**Excerto selecionado**
"""

Job Siptali

O homem das «Raízes Cantam»

Aí estava o homem (Job Sipitali). Perto da estátua do primeiro presidente de angola. O homem era de altura média, utilizava camisola branca, calças pretas e sapatos de cor branca. Já aguarda por nós havia meia hora. Qualquer pessoa que o olhava logo percebia de que estava fora da sua zona de conforto, de que não era luandense.

Sentado no coração de Luanda, o homem apreciava as pessoas, os carros que, possivelmente, raramente via passar pelas ruas da sua zona de conforto, as torres e as águas que dançavam num sobe e desce por entre as quatro banheiras que enfeitavam aquele largo que encerra a maior e mais linda imagem do primeiro presidente do território que viu Cordeiro da Matta nascer.

O homem assustou quando nos viu. Como que com o coração a bater rapidamente de tanta felicidade, pulou do banco e um kandandu se nos deu. Era visível o contentamento do homem, pois, horas atrás, se nos havia confessado de que não conhecia esta metáfora que chamam de Luanda. Num bate-papo imediato, levávamos o conjunto de ossos do homem de aquele largo para o restaurante sem maneira. O homem atravessava as ruas com uma ligeira pressa. Parecia que desconfiava da seriedade dos automobilistas.

Passadas algumas ruas, postos no velho maculusso, mostrámos ao homem o nosso lar, a aliance française de Luanda e a faculdade de letras da universidade Agostinho Neto. Depois, entramos no restaurante sem maneiras e sem maneiras ríamos e sorríamos. O homem era professor e escritor. nós erámos professor, escritor, crítico literário, bailarino e outras coisas de uma pessoa inconformada. Porém, ao lado do homem, só nos importava olhar para ele, ouvi-lo e aprender com ele. Ele era o caliban e nós o próspero.

Chamámos o empregado de mesa. Este veio alguns minutos depois. Nós pedimos uma pizza para degustarmos na companhia do homem, mas este foi pragmático ao afirmar que não gosta de fastfood. Pediu então um sumo natural de limão e nós, uma musse de maracujá. Tombados alguns minutos, colocámo-nos na posição de entrevistador e começámos a desempenhar aquela que foi a nossa paixão quando mais novo, o jornalismo.

"""

**Dados registados**
"""

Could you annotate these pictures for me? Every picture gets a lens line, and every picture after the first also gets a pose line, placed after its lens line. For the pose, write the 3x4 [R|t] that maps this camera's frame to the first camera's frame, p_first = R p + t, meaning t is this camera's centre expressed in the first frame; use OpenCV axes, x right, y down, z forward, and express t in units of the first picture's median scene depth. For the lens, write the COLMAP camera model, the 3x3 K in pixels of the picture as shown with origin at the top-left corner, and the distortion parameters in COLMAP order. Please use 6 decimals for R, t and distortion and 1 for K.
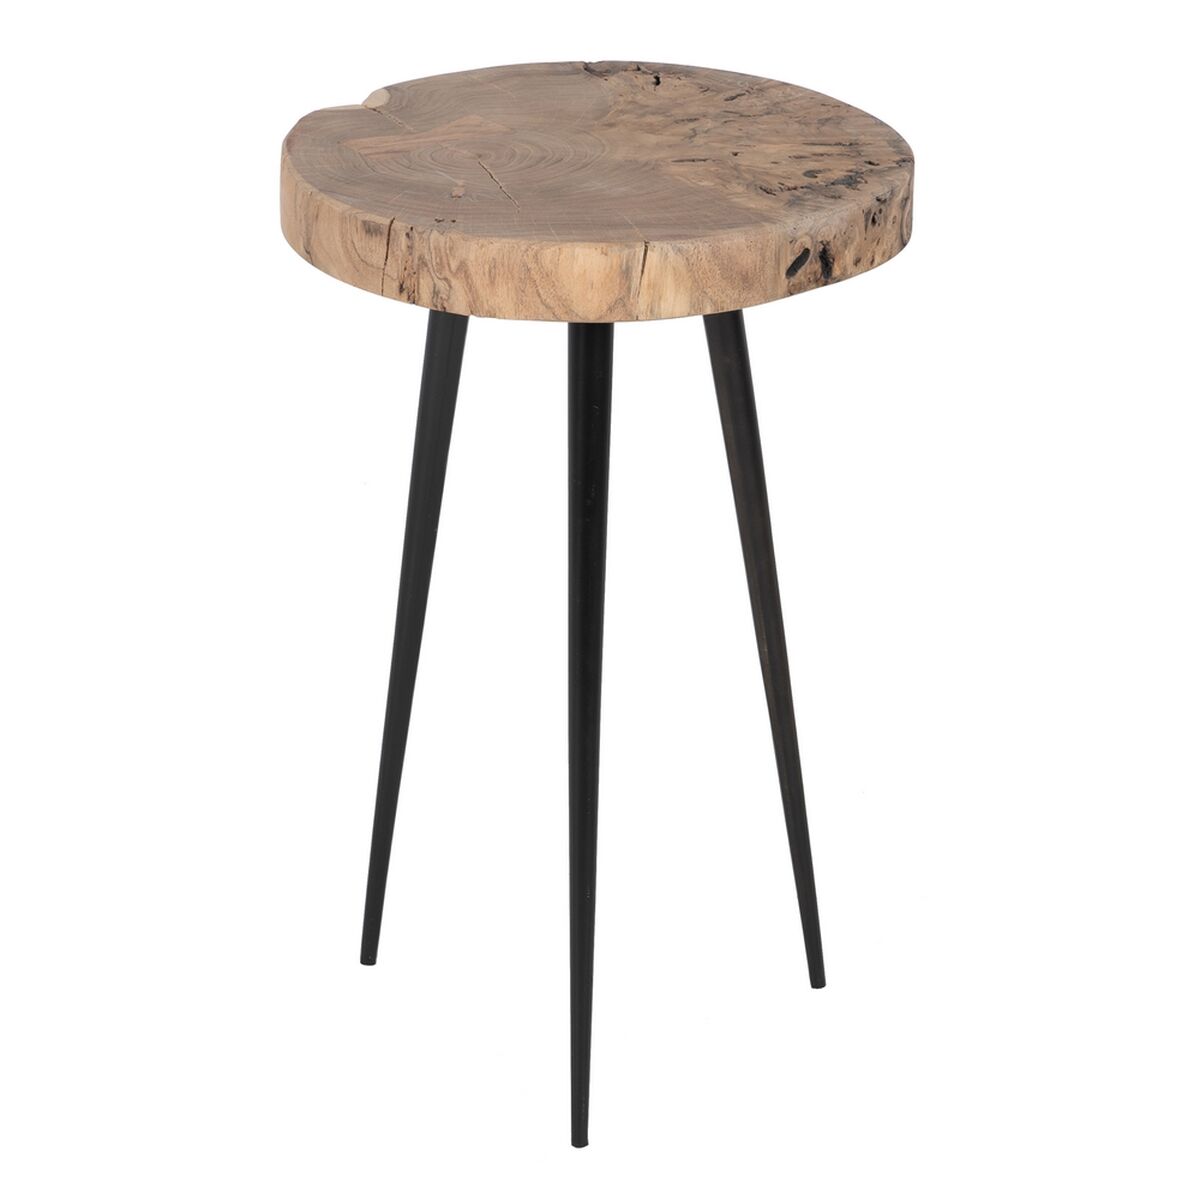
lens RADIAL K [[4897.5, 0, 599.7], [0, 4897.5, 600.2], [0, 0, 1]] dist [0.069470, 0.000000]
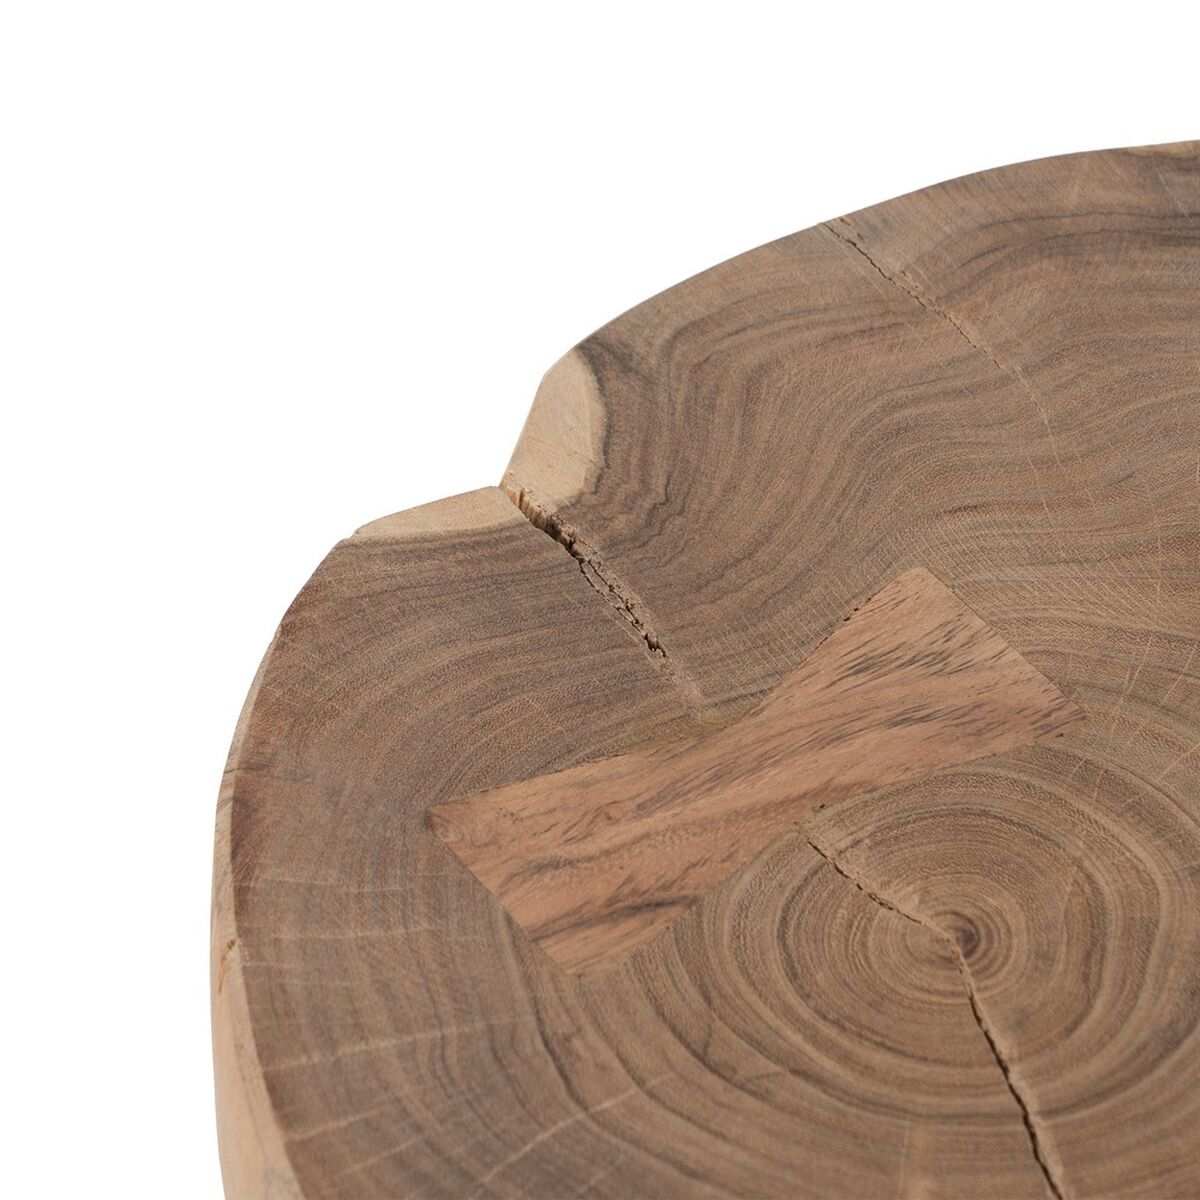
lens RADIAL K [[4897.5, 0, 600.8], [0, 4897.5, 599.5], [0, 0, 1]] dist [0.069470, 0.000000]
pose [[0.999926, 0.011252, -0.004584, -0.042492], [-0.008860, 0.933471, 0.358544, -0.198209], [0.008313, -0.358477, 0.933502, 0.750152]]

"""

**Tarefa a realizar**
No excerto selecionado, o que pediu Job Sipitali no restaurante depois de recusar a pizza?

**Resposta**
Um sumo natural de limão.